___ ENTRIES SUPPLIED ___

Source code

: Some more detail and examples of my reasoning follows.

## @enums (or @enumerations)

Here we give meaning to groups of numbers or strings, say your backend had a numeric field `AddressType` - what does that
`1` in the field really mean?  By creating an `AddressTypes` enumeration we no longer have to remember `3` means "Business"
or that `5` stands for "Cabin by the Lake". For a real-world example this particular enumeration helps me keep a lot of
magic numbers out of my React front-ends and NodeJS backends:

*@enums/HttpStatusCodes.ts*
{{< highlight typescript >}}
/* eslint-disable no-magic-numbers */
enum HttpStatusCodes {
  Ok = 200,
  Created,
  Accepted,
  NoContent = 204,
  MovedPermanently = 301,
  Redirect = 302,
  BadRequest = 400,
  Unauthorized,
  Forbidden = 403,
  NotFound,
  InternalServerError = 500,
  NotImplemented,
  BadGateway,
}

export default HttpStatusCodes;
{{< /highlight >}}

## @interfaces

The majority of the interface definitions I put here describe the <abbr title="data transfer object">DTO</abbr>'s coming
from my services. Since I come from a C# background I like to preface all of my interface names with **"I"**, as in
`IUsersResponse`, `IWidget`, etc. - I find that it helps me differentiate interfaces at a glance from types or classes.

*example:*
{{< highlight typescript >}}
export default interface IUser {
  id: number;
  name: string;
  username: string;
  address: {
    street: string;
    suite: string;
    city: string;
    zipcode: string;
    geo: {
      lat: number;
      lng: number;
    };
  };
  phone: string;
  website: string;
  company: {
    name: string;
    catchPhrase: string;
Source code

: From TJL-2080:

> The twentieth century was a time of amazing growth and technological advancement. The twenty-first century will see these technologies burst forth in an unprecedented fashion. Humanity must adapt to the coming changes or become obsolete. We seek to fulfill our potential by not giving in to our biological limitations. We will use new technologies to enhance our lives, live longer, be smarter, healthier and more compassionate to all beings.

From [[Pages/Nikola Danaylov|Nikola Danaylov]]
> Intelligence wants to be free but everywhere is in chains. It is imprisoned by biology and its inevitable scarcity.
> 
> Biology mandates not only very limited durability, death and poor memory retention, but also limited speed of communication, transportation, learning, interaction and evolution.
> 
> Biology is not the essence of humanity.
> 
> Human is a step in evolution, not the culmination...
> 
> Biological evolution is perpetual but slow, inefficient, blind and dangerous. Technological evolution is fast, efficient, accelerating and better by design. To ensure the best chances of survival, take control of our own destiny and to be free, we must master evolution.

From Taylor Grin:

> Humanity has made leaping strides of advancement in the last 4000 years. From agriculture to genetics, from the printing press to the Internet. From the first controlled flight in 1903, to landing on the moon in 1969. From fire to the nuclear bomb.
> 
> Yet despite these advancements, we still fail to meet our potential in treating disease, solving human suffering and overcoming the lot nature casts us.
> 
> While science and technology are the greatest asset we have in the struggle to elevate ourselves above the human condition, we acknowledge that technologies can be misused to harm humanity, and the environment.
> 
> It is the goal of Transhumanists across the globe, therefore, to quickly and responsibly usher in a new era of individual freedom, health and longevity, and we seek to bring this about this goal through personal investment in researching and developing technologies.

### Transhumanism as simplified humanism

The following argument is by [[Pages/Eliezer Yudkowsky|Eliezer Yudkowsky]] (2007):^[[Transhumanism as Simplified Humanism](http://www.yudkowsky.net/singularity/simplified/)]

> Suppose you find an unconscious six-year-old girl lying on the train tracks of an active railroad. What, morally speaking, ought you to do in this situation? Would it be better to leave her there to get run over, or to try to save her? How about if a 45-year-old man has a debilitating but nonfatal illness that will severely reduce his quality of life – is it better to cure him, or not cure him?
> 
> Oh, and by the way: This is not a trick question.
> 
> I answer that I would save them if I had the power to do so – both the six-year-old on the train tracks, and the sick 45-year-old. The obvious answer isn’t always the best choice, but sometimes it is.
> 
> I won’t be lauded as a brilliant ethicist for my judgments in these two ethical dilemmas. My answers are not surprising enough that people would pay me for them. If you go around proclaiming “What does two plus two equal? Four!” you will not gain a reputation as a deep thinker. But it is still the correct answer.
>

___

TASK DETAILS:
Locate every line above that contains the string "export", where case counts, and copy each of those lines in full.

RESPONSE TO THIS TASK:
export default HttpStatusCodes;
export default interface IUser {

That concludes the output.